### Assigned task
Look through the material below and report every line that includes "voltage".

### Recorded information
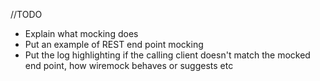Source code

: //TODO
- Explain what mocking does
- Put an example of REST end point mocking
- Put the log highlighting if the calling client doesn't match the mocked end point, how wiremock behaves or suggests etc
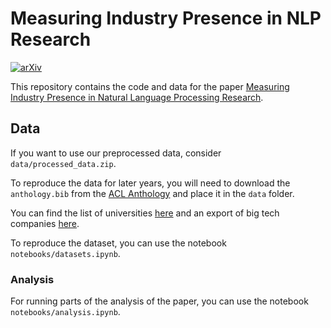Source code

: # Measuring Industry Presence in NLP Research
[![arXiv](https://img.shields.io/badge/arXiv-2305.02797-b31b1b.svg)](arxiv.org/abs/2305.02797)

This repository contains the code and data for the paper [Measuring Industry Presence in Natural Language Processing Research](https://example.com/).

## Data
If you want to use our preprocessed data, consider `data/processed_data.zip`.

To reproduce the data for later years, you will need to download the `anthology.bib` from the [ACL Anthology](https://aclanthology.org) and place it in the `data` folder.

You can find the list of universities [here](https://www.topuniversities.com/qs-world-university-rankings) and an export of big tech companies [here](https://finviz.com).

To reproduce the dataset, you can use the notebook `notebooks/datasets.ipynb`.

### Analysis
For running parts of the analysis of the paper, you can use the notebook `notebooks/analysis.ipynb`.
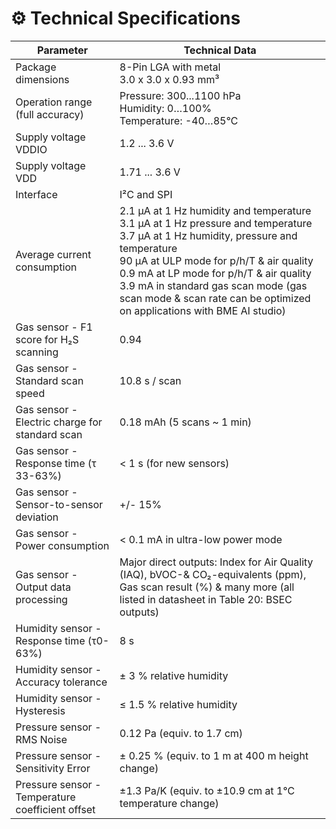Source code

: # ⚙️ Technical Specifications

| Parameter                                       | Technical Data                                             |
|-------------------------------------------------|------------------------------------------------------------|
| Package dimensions                              | 8-Pin LGA with metal<br>3.0 x 3.0 x 0.93 mm³               |
| Operation range (full accuracy)                 | Pressure: 300...1100 hPa<br>Humidity: 0…100%<br>Temperature: -40…85°C |
| Supply voltage VDDIO                            | 1.2 ... 3.6 V                                              |
| Supply voltage VDD                              | 1.71 ... 3.6 V                                             |
| Interface                                       | I²C and SPI                                                |
| Average current consumption                     | 2.1 µA at 1 Hz humidity and temperature<br>3.1 µA at 1 Hz pressure and temperature<br>3.7 µA at 1 Hz humidity, pressure and temperature<br>90 µA at ULP mode for p/h/T &amp; air quality<br>0.9 mA at LP mode for p/h/T &amp; air quality<br>3.9 mA in standard gas scan mode (gas scan mode &amp; scan rate can be optimized on applications with BME AI studio) |
| Gas sensor - F1 score for H₂S scanning          | 0.94                                                       |
| Gas sensor - Standard scan speed                | 10.8 s / scan                                              |
| Gas sensor - Electric charge for standard scan  | 0.18 mAh (5 scans ~ 1 min)                                 |
| Gas sensor - Response time (τ 33-63%)           | &lt; 1 s (for new sensors)                                 |
| Gas sensor - Sensor-to-sensor deviation         | +/- 15%                                                    |
| Gas sensor - Power consumption                  | &lt; 0.1 mA in ultra-low power mode                        |
| Gas sensor - Output data processing             | Major direct outputs: Index for Air Quality (IAQ), bVOC-&amp; CO₂-equivalents (ppm), Gas scan result (%) &amp; many more (all listed in datasheet in Table 20: BSEC outputs)                                                                                                       |
| Humidity sensor - Response time (τ0-63%)        | 8 s                                                        |
| Humidity sensor - Accuracy tolerance            | ± 3 % relative humidity                                    |
| Humidity sensor - Hysteresis                    | ≤ 1.5 % relative humidity                                  |
| Pressure sensor - RMS Noise                     | 0.12 Pa (equiv. to 1.7 cm)                                 |
| Pressure sensor - Sensitivity Error             | ± 0.25 % (equiv. to 1 m at 400 m height change)            |
| Pressure sensor - Temperature coefficient offset| ±1.3 Pa/K (equiv. to ±10.9 cm at 1°C temperature change)   |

### Solved exercise
| Supply voltage VDDIO                            | 1.2 ... 3.6 V                                              |
| Supply voltage VDD                              | 1.71 ... 3.6 V                                             |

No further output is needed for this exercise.